“Studios used to report the 3D percentage in the opening weekend tell-all and they rarely do that now because there is no reason to report it because it’s so dismal,” Jeff Bock, senior analyst at Exhibitor Relations, said.
Once considered pure spectacle, 3D has lost its luster with audiences. Not only are the plastic glasses uncomfortable, but the 3D elements aren’t always purposeful. In many cases, the technology is an afterthought and the films are converted to a 3D version in post production.
“Nobody is shooting exclusively in 3D, except for maybe James Cameron with ‘Avatar,'” Bock said. “When ‘Avatar 2’ comes out people probably will go see that in 3D because it was made for 3D.”
For films that aren’t produced with 3D as a priority, the foreground images remain crisp and pop during the viewing, but the background tends to get blurred and out of focus. For this reason, many moviegoers consider 3D to be more of a distraction than an experience.
Kids, of course, are more enthusiastic about 3D films. On average, 7% of this group cited 3D as the reason they wanted to see a film, according to Comscore’s PostTrak audience survey. For comparison, parents averaged around 4% and general audiences cited 3D as the reason to see a film about 3% of the time.

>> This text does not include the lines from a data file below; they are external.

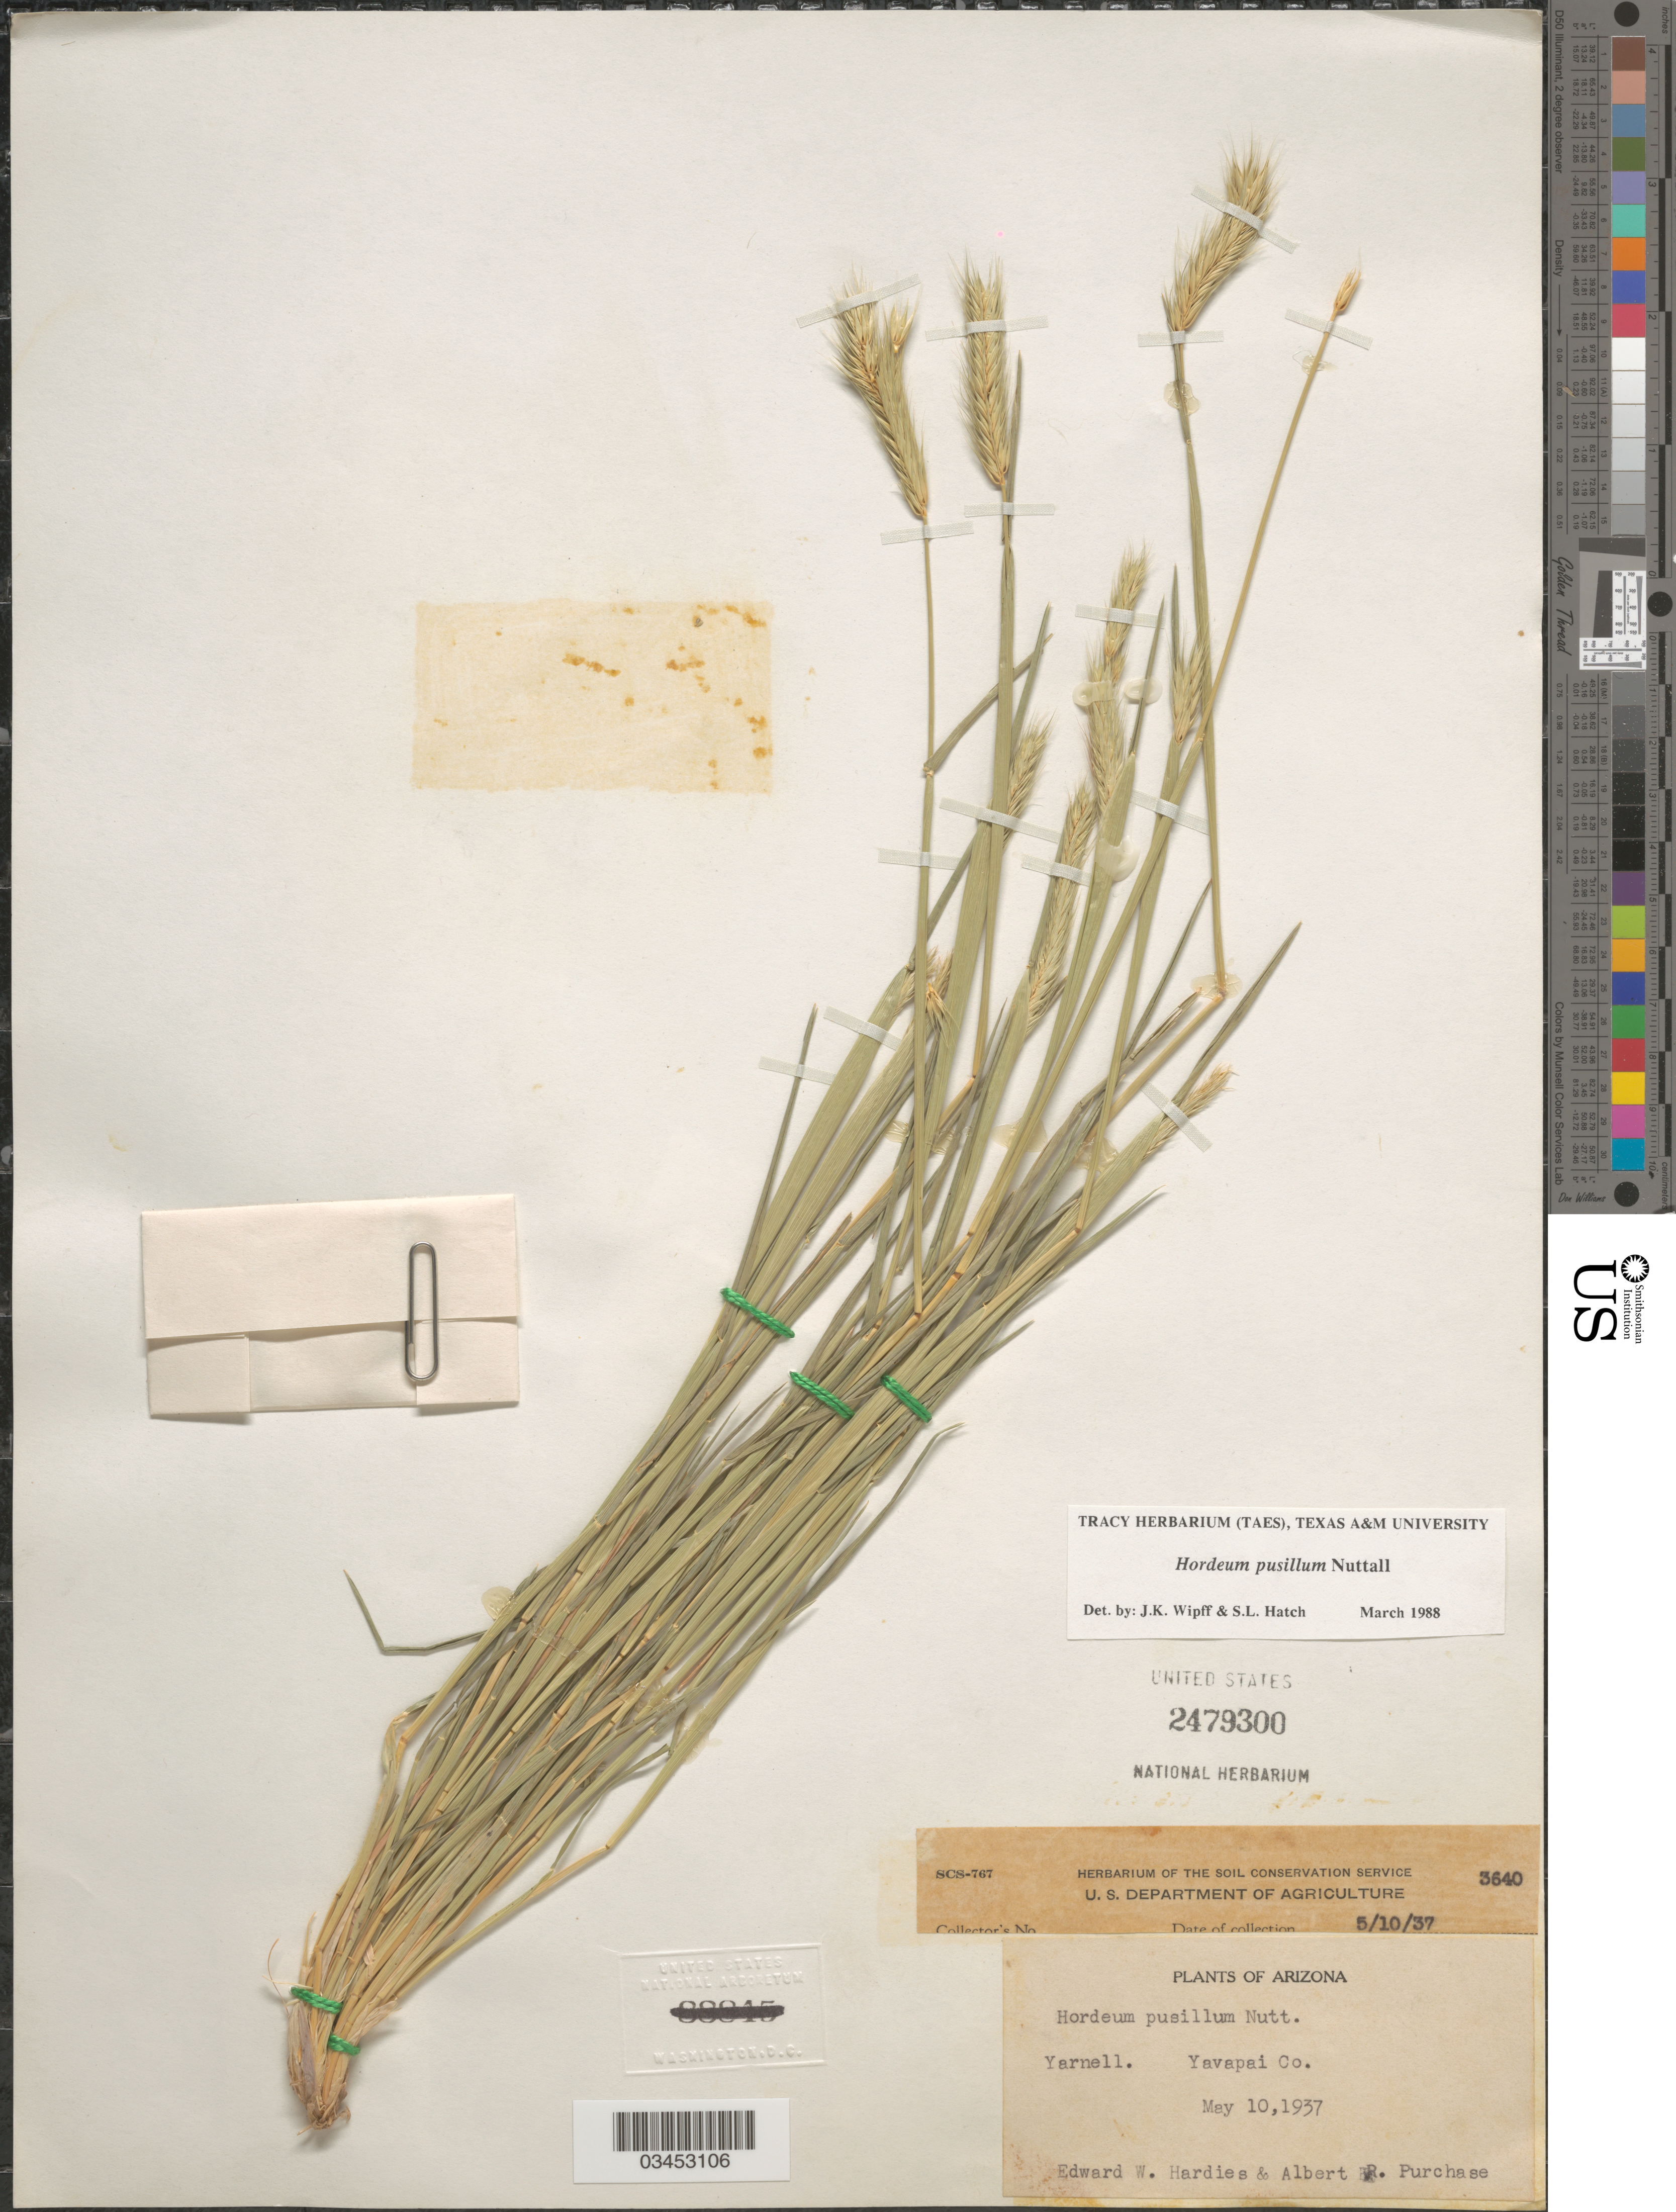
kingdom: Plantae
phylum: Tracheophyta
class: Liliopsida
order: Poales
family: Poaceae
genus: Hordeum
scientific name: Hordeum pusillum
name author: Nutt.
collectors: E. Hardies & A. Purchase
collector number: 3640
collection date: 1937-05-10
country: United States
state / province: Arizona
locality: Yarnell. Yavapai Co.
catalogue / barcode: US 2479300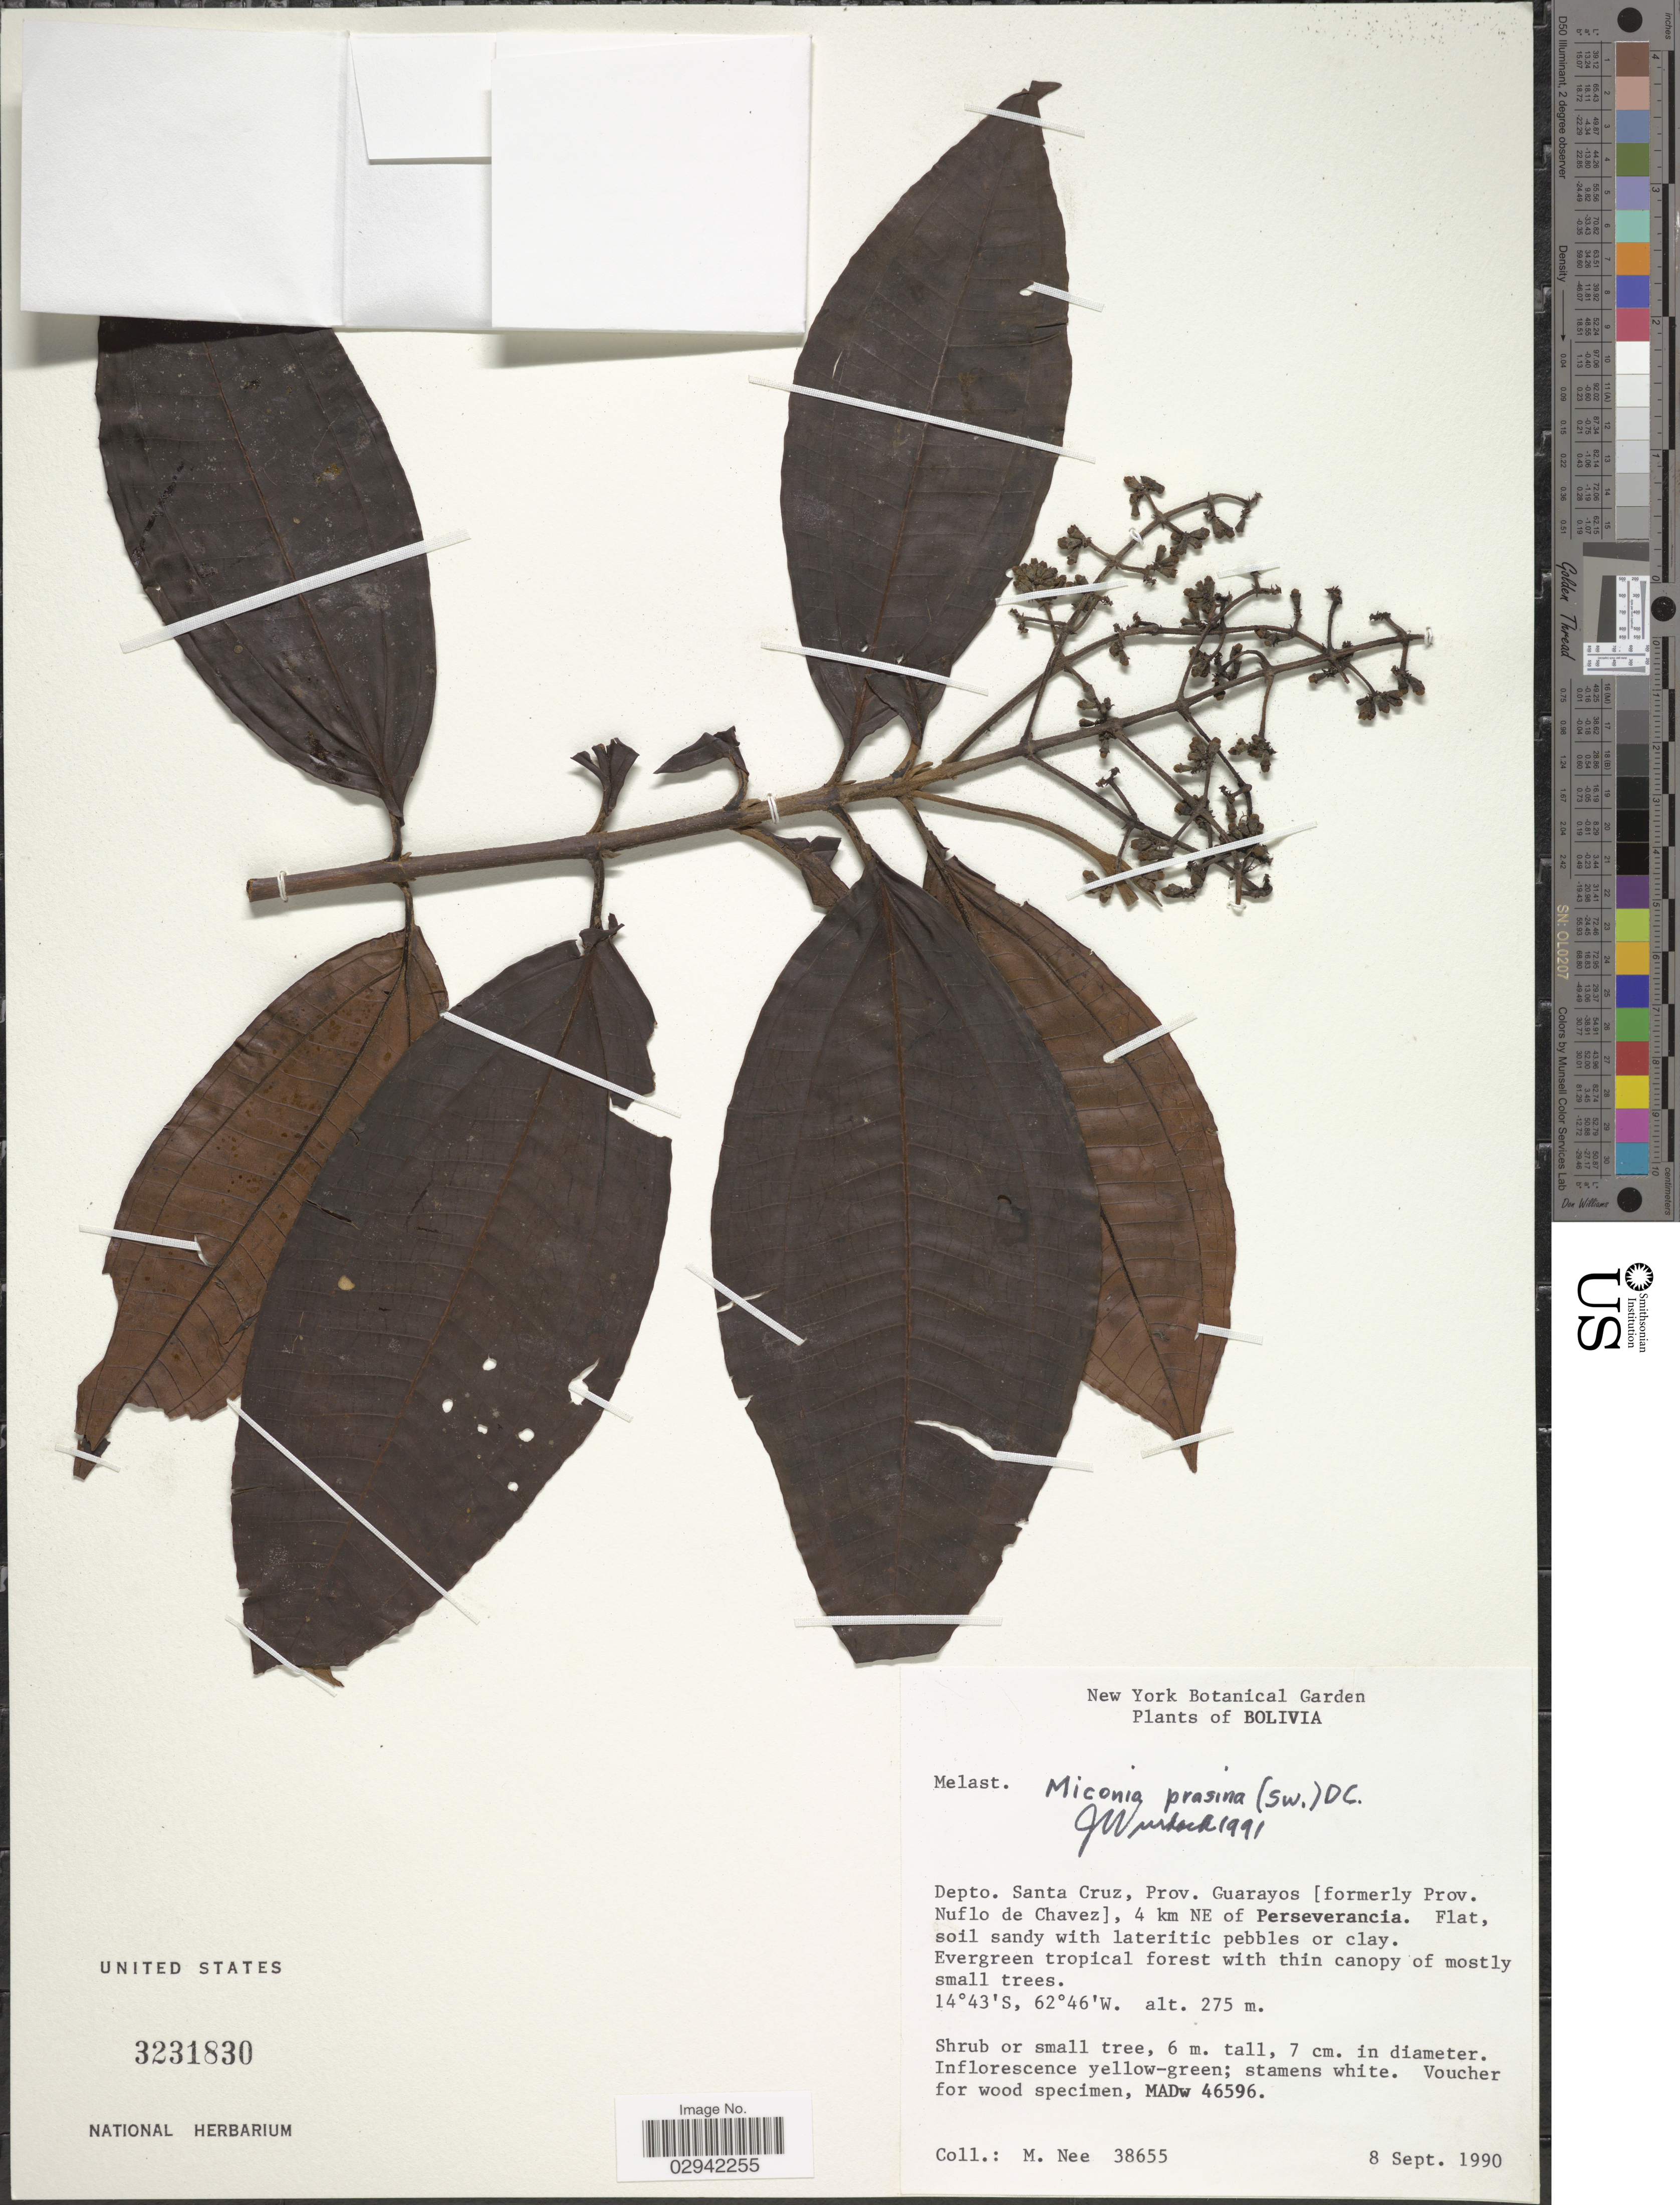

Paul Dergarabedian, senior analyst at Comscore, noted that the success of 3D is very content-centric. Meaning certain films fare better than others when it comes to 3D showings.
For example, 22% of kids said that they wanted to see “The Angry Birds Movie” because of 3D, 12% of parents said they wanted to see “The Crimes of Grindelwald” for the 3D and 14% of general movie audiences wanted to see “TMNT: Out of the Shadows” for this reason.